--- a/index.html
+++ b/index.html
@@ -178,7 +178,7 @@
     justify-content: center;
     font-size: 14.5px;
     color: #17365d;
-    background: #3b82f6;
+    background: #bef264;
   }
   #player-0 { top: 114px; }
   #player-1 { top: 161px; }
---
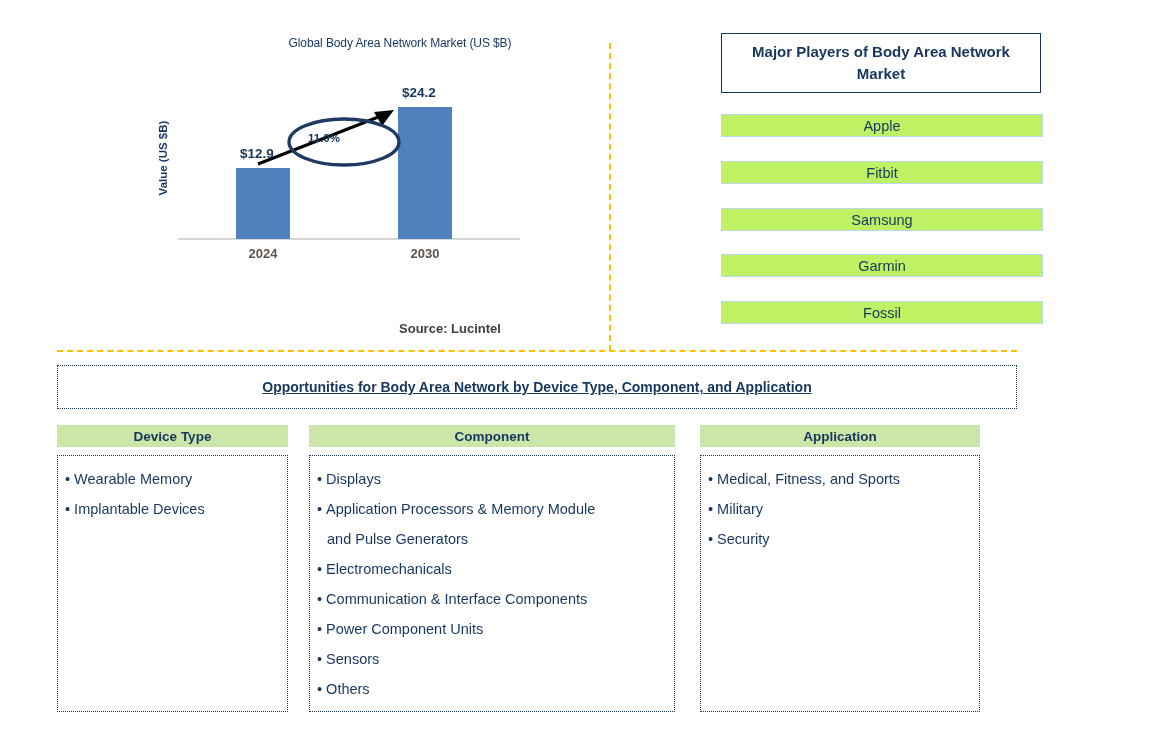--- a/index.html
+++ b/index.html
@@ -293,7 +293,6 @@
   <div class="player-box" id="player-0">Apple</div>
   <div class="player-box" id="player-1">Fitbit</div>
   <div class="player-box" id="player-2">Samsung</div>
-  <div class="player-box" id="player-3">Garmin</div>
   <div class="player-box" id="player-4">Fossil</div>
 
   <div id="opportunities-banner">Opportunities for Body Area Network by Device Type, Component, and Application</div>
--
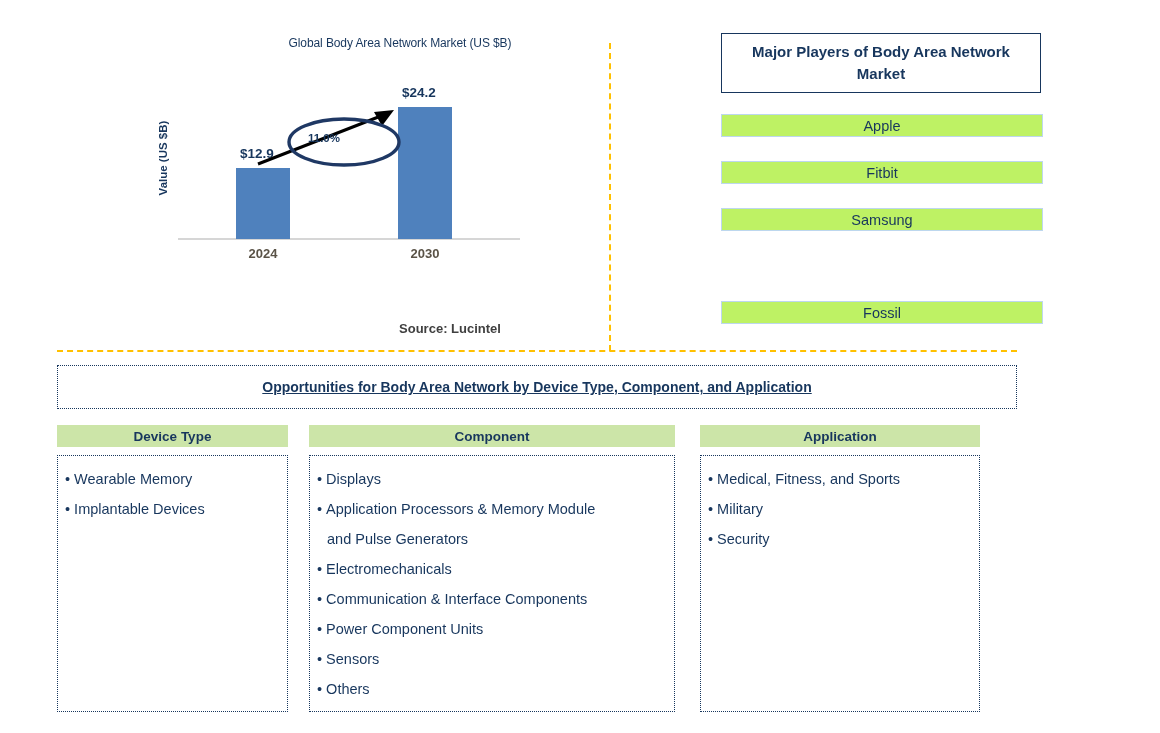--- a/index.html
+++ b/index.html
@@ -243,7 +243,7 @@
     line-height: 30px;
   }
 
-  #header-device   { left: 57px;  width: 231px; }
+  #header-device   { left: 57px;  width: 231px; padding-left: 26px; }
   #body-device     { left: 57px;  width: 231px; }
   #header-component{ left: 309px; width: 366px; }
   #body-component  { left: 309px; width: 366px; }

▸ **Job item**:
Pull every line containing the string "width" out of the data above and copy it.

▸ **Solution to the exercise**:
-  #header-device   { left: 57px;  width: 231px; }
+  #header-device   { left: 57px;  width: 231px; padding-left: 26px; }
   #body-device     { left: 57px;  width: 231px; }
   #header-component{ left: 309px; width: 366px; }
   #body-component  { left: 309px; width: 366px; }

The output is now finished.